There are many factors when considering dietary needs. One consideration is increased cost associated ensuring the food is prepared properly. Another is ensuring the kitchen is large enough to accommodate the clientele’s diets, such as celiac disease, better known as gluten intolerance. Additionally, when preparing food for these individuals, you must have a separate preparation area to ensure the food is not contaminated by gluten in any way, or there could be costly repercussions. Lastly, clients could become frustrated with the limited choices available to them or the inability for the restaurant to meet their dietary needs.

Risk 3: Varying Restaurant Offerings

When closing a restaurant for construction, residents must be redirected to another location.
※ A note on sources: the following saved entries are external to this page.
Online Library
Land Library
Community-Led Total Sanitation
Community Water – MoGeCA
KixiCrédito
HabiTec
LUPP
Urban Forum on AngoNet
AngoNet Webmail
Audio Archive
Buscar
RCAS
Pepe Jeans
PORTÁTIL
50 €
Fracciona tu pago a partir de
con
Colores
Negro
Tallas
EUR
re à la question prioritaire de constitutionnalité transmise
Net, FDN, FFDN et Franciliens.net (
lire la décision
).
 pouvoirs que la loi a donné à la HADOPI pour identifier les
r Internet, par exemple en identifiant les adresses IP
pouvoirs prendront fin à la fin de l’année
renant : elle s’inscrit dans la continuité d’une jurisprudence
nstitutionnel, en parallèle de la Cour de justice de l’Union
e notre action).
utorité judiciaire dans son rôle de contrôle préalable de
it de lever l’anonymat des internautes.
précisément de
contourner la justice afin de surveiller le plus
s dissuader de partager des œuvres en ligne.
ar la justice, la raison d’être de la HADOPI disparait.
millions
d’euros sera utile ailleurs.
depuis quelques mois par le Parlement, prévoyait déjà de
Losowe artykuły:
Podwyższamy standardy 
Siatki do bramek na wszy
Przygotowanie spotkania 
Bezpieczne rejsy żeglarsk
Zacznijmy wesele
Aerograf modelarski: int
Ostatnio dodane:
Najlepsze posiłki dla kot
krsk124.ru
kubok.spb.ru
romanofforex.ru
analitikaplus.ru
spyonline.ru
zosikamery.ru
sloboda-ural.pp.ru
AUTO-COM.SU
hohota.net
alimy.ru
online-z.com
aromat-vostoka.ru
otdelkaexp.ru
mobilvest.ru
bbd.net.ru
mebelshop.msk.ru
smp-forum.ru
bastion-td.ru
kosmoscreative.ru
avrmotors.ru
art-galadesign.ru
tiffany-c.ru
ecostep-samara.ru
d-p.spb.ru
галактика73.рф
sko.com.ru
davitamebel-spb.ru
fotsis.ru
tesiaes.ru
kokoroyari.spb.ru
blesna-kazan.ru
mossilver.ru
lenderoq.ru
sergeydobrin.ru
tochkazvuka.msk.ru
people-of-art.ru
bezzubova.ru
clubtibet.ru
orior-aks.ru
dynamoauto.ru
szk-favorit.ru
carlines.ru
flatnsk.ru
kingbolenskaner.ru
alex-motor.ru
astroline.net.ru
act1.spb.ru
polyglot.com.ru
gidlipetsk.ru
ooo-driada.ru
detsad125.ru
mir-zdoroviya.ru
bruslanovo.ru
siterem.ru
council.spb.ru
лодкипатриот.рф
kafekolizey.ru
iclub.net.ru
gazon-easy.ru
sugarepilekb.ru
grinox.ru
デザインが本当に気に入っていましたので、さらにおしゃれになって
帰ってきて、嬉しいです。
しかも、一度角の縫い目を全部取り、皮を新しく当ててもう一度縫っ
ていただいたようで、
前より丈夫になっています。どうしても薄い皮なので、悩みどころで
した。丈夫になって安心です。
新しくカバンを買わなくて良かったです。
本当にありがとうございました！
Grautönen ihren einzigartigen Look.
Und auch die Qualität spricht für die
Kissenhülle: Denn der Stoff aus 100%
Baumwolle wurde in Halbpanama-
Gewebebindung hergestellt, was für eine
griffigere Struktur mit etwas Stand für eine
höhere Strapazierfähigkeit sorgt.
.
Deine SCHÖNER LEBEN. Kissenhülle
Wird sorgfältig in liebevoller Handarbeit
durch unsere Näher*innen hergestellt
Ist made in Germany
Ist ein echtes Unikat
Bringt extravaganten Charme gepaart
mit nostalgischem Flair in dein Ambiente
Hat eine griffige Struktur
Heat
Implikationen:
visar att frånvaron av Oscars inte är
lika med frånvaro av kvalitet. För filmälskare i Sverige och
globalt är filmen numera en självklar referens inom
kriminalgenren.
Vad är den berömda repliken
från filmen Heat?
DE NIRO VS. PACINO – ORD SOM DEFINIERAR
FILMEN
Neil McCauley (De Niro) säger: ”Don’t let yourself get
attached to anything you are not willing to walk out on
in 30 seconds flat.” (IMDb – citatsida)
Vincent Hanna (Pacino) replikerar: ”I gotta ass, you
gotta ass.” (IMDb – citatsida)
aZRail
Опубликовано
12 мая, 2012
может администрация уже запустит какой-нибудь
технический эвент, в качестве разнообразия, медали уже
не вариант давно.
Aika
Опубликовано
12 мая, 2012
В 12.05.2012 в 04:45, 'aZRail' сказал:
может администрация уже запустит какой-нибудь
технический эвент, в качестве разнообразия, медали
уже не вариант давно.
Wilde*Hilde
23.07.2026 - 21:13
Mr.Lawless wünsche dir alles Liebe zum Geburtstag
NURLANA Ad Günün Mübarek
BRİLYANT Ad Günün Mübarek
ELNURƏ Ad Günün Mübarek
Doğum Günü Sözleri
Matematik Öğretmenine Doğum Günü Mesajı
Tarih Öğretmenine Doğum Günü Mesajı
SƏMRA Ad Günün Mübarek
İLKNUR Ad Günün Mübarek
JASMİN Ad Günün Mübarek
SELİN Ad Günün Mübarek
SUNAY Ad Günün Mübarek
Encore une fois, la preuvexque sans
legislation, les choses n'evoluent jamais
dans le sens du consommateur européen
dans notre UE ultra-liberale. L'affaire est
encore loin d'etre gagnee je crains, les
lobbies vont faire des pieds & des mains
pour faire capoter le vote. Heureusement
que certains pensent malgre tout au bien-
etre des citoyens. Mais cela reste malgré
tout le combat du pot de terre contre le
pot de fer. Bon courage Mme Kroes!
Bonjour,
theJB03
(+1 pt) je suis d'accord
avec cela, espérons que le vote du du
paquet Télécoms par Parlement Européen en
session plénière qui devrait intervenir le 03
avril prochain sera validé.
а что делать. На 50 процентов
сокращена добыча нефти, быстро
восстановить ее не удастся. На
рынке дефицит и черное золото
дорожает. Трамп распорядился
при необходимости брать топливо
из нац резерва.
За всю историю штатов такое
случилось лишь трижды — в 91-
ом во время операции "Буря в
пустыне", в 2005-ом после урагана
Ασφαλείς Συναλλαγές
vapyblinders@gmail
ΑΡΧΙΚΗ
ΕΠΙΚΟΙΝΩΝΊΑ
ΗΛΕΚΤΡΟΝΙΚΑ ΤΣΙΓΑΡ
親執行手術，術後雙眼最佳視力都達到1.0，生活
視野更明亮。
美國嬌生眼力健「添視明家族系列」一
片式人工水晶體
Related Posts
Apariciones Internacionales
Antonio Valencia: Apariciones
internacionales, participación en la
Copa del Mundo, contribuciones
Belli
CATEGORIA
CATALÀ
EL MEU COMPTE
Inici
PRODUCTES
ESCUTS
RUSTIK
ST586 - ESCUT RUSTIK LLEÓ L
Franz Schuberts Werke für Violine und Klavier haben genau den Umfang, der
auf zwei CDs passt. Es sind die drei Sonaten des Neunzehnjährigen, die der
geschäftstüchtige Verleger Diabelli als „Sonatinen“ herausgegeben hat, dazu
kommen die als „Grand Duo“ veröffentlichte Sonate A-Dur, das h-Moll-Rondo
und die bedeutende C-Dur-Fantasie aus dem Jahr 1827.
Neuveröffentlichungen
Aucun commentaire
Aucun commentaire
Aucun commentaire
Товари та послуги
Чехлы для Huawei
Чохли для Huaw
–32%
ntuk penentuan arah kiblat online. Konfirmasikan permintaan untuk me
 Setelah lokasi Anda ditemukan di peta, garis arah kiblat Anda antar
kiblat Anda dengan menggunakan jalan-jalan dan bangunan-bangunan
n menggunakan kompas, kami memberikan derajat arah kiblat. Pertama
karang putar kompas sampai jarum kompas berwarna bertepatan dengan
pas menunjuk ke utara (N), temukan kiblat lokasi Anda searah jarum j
They expect to be offered the same items at the other venues when they dine there. That may not be possible for many reasons: it is a different style restaurant, with different people and different service; storage may be limited to the head chef and his team, forcing the staff to make provisions.

Risk 4: Menu Options

When consolidating restaurants, the goal is to effectively accommodate the same amount of people within the retirement home. This is done through use of the “to go” menu. The remaining restaurants add more items to their “to go” go menus to ensure the customers do not have to wait in line as well as give them the ability to take the food back to their rooms. The risk associated with this is not everything they serve within their restaurant is actually on their “to go” go menu. So, what if a customer wants something that is not only the actual to go menu but is served within the restaurant? One way to solve this problem accept special requests from the customers. This ensures they receive their food in a timely manner, without having to wait in line, and hopefully will want to return again.

Risk 5: Ordering Systems

Another risk to consider when down-sizing restaurants is the operating systems that take the orders potentially crashing. It seems it would be more efficient to have more operating and ordering systems to pick up the extra customers/orders from the restaurant that closed. However, you risk this operating system crashing and being left with no way for customers to order. Utilizing a completely different ordering system that is not on the same software is one way to combat this problem. This will ensure the restaurant can take orders without making customers wait. Another plan to have in place is a paper ordering system just in case the electronic ordering systems do crash.

Risk 6: Expansion of Hours

Expanding restaurant hours creates new risk in different ways. One risk of expanding hours of a restaurant will be having to either hire new employees or expand current employee’s hours to account for the new hours. By doing this there will be an increase in labor cost. If not enough customers make purchases during these expanded hours, the restaurant could end up losing money. There is more risk involved than just labor cost. Essentially all cost will increase by expanding hours such as food purchases and utilities. Another risk involved in expanding the hours of the restaurant will be scheduling for employees. As mentioned previously, the restaurant will either need to hire more employees or try to expand current employee’s hours. Staffing can always be an issue and cause problems. By expanding the hours you currently operate at, it can potentially make the process more difficult.


There are many risks associated with the closing and consolidating of a restaurant. Because this particular restaurant is within a retirement home, there are many factors involved that differ from other restaurants in the food industry. All of the risks discussed in this document should be considered when taking on this transitional project. During this time, the number one goal is customer service. It is crucial to have systems in place to expedite the food service efficiently and effectively. Analyzing the potential risks as well as preparing and having a plan in place to minimize those risks, will ensure the best possible outcomes for all stakeholders.